--- Material provided ---
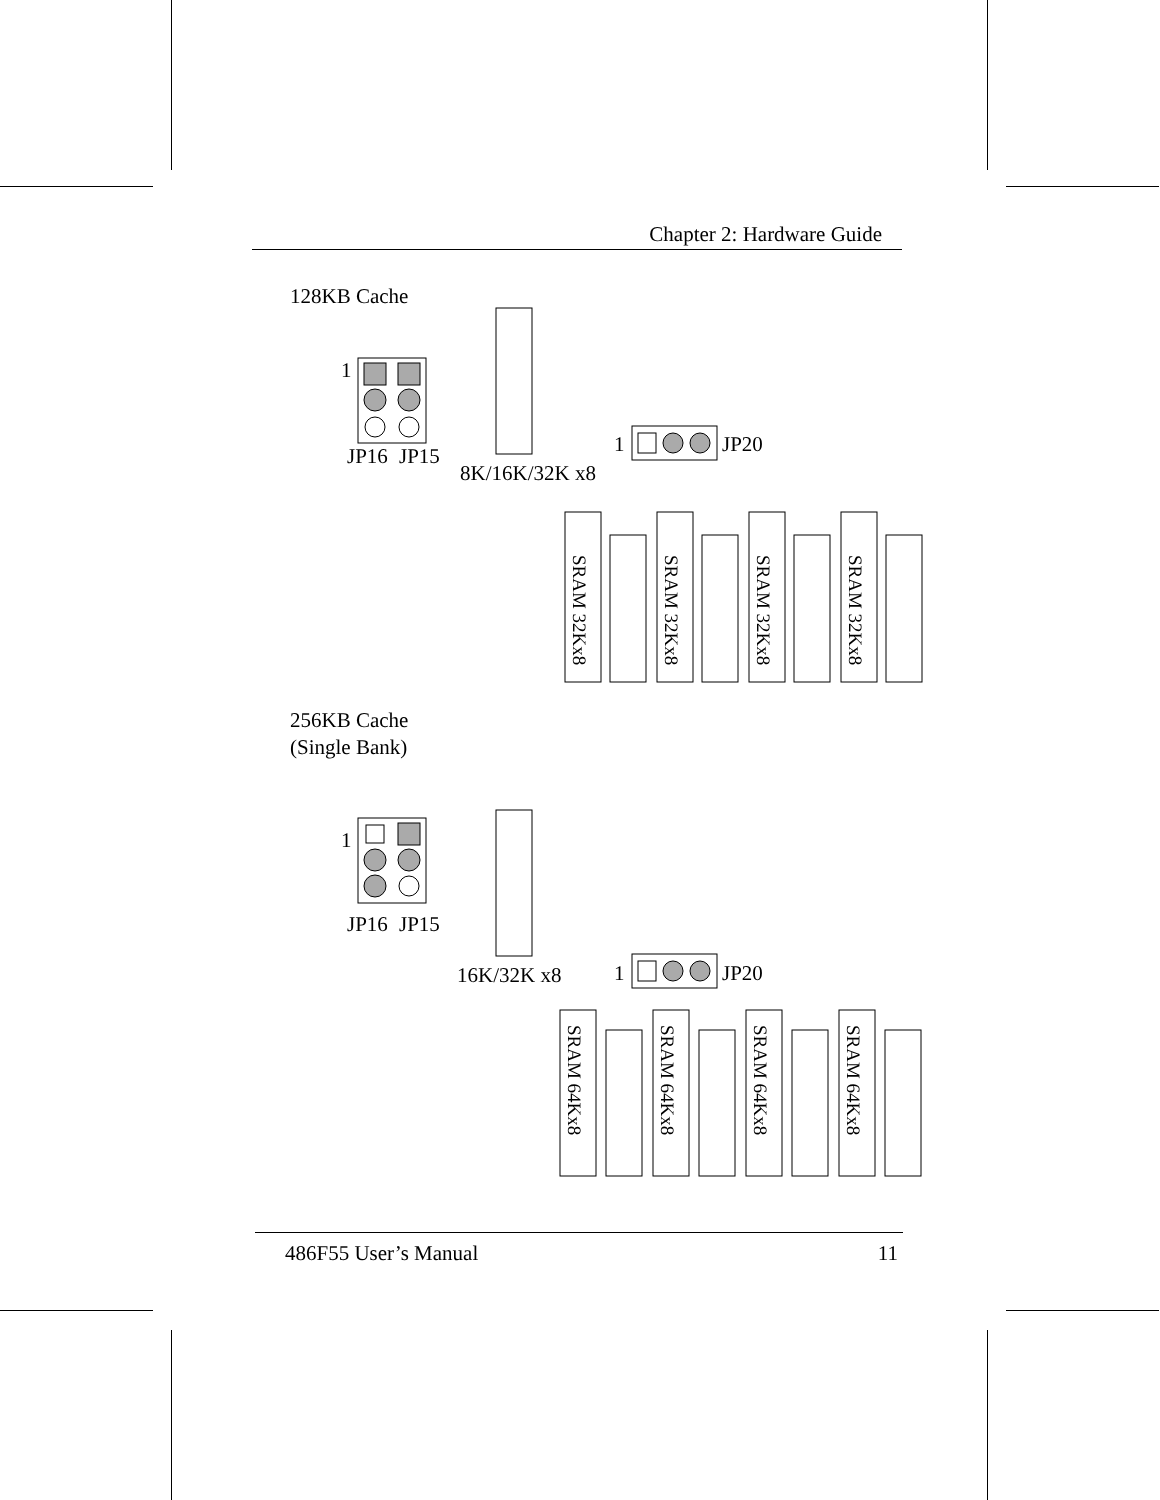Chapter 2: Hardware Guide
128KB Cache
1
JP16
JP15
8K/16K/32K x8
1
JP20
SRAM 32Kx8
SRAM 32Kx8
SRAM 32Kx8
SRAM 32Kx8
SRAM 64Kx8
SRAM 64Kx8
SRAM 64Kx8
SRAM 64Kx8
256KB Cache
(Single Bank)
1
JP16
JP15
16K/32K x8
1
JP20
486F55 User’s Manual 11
---
--- Material provided ---
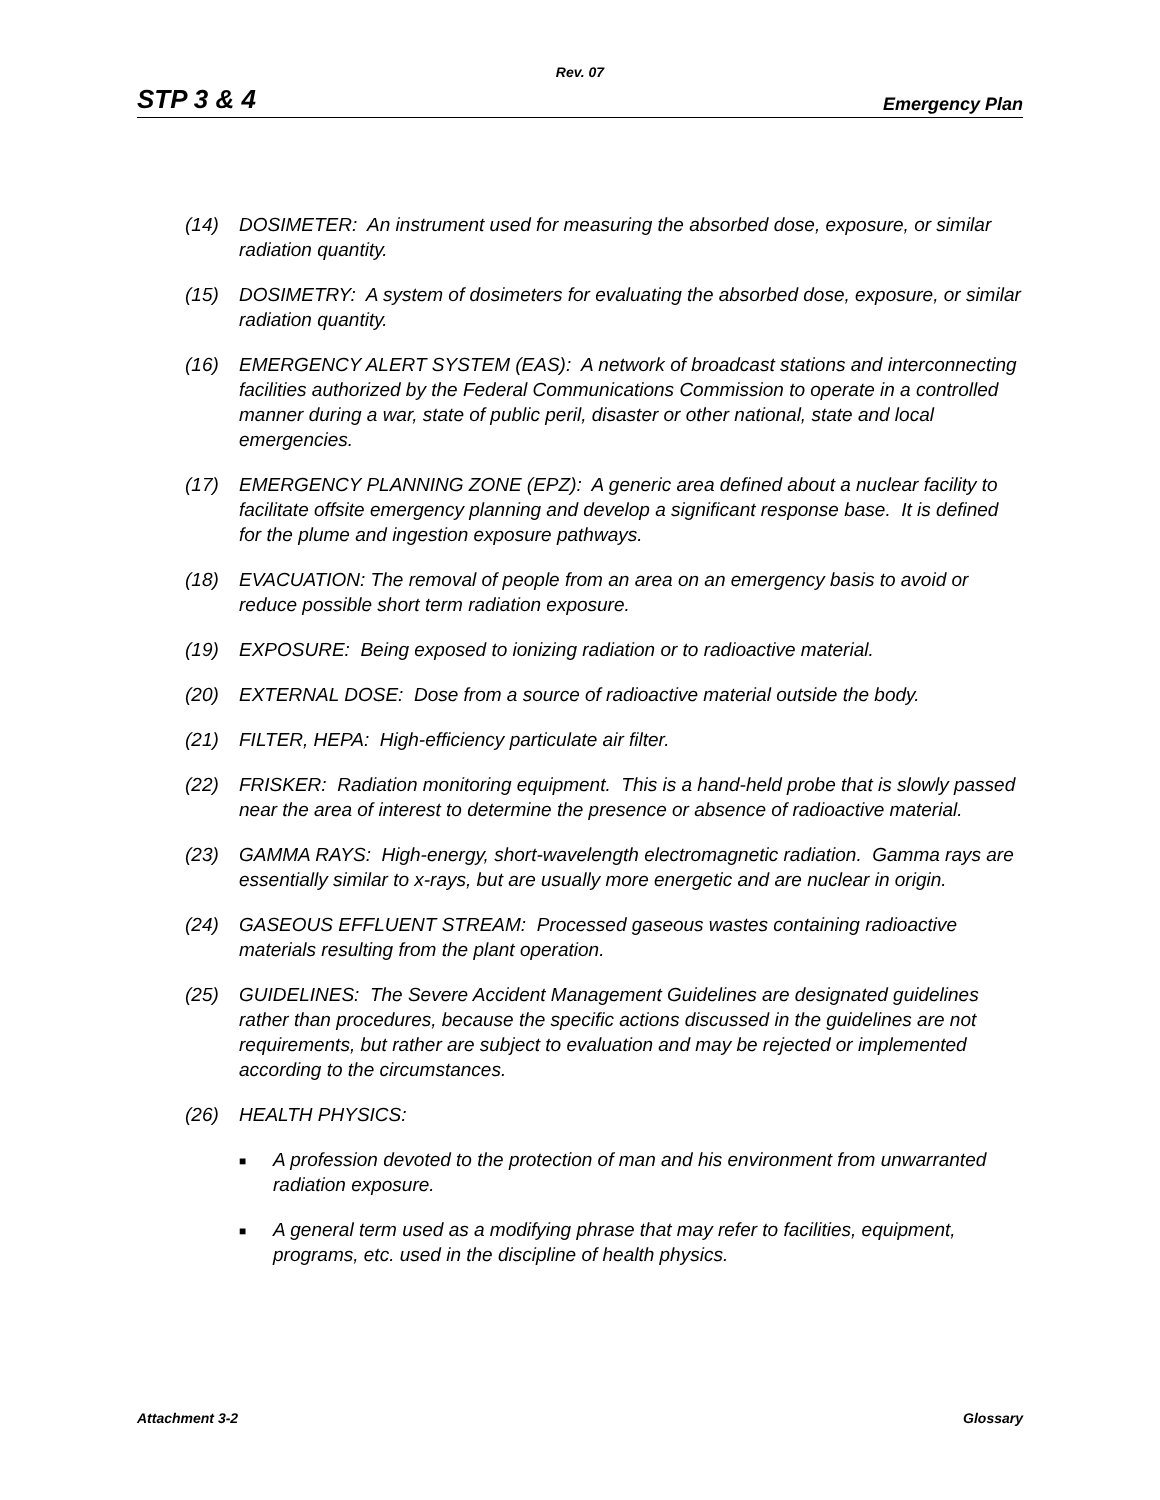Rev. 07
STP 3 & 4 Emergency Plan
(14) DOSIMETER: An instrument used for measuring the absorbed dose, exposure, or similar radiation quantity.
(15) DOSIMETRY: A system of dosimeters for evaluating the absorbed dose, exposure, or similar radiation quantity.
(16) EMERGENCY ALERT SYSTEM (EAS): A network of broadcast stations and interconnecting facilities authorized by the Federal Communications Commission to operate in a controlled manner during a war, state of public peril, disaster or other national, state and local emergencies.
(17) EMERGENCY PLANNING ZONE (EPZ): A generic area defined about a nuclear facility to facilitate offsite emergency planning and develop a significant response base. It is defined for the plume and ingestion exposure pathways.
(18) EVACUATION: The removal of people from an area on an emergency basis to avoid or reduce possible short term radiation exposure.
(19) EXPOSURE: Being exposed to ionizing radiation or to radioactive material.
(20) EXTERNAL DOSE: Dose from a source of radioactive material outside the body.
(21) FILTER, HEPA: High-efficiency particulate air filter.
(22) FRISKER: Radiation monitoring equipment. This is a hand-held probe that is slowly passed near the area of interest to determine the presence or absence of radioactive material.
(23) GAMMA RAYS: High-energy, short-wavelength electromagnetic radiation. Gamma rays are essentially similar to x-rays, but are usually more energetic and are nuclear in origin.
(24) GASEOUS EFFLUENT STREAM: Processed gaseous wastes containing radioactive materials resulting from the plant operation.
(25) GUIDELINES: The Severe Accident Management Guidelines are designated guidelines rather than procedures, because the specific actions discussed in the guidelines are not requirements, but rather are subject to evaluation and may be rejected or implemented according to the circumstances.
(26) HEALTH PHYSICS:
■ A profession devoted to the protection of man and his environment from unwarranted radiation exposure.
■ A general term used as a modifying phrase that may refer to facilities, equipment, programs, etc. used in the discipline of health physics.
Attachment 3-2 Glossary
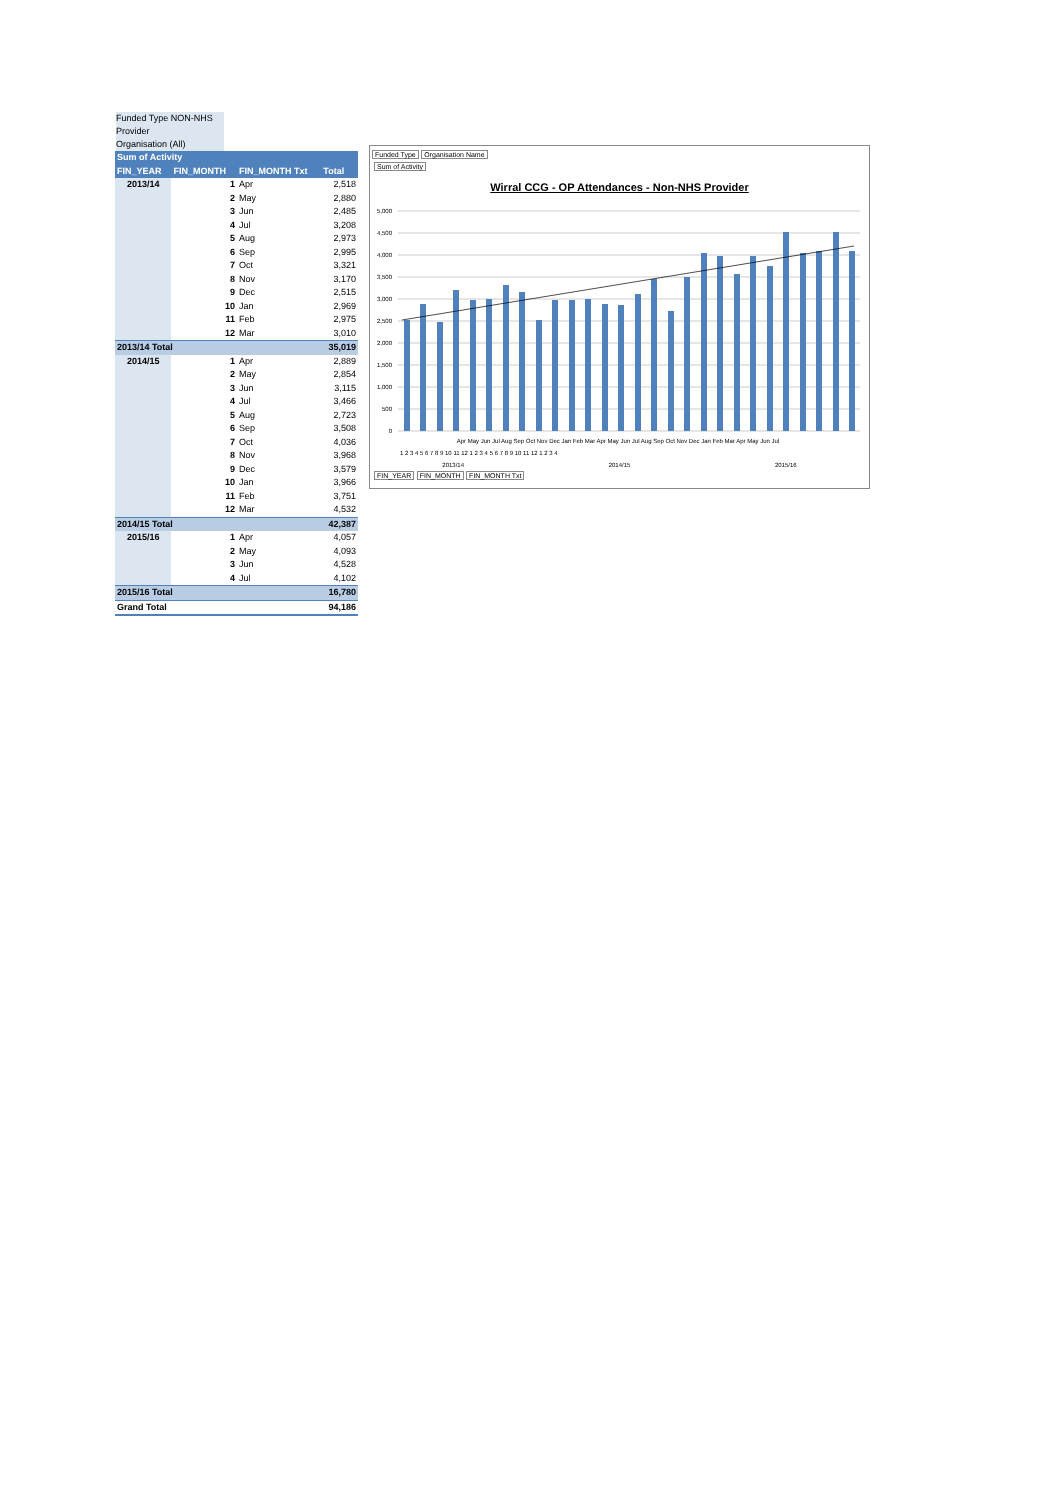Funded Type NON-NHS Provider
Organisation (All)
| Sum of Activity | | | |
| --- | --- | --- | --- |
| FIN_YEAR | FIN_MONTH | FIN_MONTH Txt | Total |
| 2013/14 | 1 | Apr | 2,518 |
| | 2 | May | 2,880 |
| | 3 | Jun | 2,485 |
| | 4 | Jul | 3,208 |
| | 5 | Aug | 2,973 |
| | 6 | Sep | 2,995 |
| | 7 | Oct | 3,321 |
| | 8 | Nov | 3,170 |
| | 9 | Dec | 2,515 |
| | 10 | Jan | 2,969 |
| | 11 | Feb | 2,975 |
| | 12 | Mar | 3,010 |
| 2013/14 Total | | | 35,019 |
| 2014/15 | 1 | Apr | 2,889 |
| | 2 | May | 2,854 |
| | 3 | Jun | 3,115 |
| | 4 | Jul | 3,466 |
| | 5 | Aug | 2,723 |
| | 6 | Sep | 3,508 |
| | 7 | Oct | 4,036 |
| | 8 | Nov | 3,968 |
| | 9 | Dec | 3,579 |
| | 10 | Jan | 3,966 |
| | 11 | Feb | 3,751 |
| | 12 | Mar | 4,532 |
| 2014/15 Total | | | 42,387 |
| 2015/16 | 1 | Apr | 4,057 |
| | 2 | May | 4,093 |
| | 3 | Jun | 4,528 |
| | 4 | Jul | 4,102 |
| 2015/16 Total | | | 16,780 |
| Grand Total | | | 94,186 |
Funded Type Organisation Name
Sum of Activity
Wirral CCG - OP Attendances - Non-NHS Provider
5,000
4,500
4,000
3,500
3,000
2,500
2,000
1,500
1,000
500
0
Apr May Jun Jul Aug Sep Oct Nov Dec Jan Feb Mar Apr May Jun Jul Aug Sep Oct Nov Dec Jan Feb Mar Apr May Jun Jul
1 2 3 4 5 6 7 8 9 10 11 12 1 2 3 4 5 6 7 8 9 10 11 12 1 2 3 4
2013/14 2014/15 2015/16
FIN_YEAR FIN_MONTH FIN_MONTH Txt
---
--- Material provided ---
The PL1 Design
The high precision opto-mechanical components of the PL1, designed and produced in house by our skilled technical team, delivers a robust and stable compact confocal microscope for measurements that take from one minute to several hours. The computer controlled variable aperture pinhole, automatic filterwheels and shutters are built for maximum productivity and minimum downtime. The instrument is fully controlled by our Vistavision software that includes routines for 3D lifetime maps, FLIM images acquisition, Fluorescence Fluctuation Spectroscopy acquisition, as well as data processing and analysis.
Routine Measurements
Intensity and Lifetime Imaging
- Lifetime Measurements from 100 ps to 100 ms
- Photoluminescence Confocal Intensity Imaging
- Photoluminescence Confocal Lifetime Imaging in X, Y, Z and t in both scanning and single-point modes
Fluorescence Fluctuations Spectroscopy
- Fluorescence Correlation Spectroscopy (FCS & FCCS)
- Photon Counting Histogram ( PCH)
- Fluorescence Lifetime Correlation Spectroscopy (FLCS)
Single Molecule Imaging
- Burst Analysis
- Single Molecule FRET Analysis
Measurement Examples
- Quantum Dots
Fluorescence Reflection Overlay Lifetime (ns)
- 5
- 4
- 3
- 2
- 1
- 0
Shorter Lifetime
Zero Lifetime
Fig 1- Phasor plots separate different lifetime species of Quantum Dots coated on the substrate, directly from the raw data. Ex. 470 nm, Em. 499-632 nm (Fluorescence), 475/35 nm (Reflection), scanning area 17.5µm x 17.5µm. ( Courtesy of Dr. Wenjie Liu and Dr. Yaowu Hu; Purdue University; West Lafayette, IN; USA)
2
---
— Task instructions —
From the records above, transcribe exactly the lines starting at the one containing "Funded Type NON-NHS Provider" and ending at the one containing "FIN_YEAR FIN_MONTH FIN_MONTH Txt". Skip the pictures.

— Exercise output —
Funded Type NON-NHS Provider
Organisation (All)
| Sum of Activity | | | |
| --- | --- | --- | --- |
| FIN_YEAR | FIN_MONTH | FIN_MONTH Txt | Total |
| 2013/14 | 1 | Apr | 2,518 |
| | 2 | May | 2,880 |
| | 3 | Jun | 2,485 |
| | 4 | Jul | 3,208 |
| | 5 | Aug | 2,973 |
| | 6 | Sep | 2,995 |
| | 7 | Oct | 3,321 |
| | 8 | Nov | 3,170 |
| | 9 | Dec | 2,515 |
| | 10 | Jan | 2,969 |
| | 11 | Feb | 2,975 |
| | 12 | Mar | 3,010 |
| 2013/14 Total | | | 35,019 |
| 2014/15 | 1 | Apr | 2,889 |
| | 2 | May | 2,854 |
| | 3 | Jun | 3,115 |
| | 4 | Jul | 3,466 |
| | 5 | Aug | 2,723 |
| | 6 | Sep | 3,508 |
| | 7 | Oct | 4,036 |
| | 8 | Nov | 3,968 |
| | 9 | Dec | 3,579 |
| | 10 | Jan | 3,966 |
| | 11 | Feb | 3,751 |
| | 12 | Mar | 4,532 |
| 2014/15 Total | | | 42,387 |
| 2015/16 | 1 | Apr | 4,057 |
| | 2 | May | 4,093 |
| | 3 | Jun | 4,528 |
| | 4 | Jul | 4,102 |
| 2015/16 Total | | | 16,780 |
| Grand Total | | | 94,186 |
Funded Type Organisation Name
Sum of Activity
Wirral CCG - OP Attendances - Non-NHS Provider
5,000
4,500
4,000
3,500
3,000
2,500
2,000
1,500
1,000
500
0
Apr May Jun Jul Aug Sep Oct Nov Dec Jan Feb Mar Apr May Jun Jul Aug Sep Oct Nov Dec Jan Feb Mar Apr May Jun Jul
1 2 3 4 5 6 7 8 9 10 11 12 1 2 3 4 5 6 7 8 9 10 11 12 1 2 3 4
2013/14 2014/15 2015/16
FIN_YEAR FIN_MONTH FIN_MONTH Txt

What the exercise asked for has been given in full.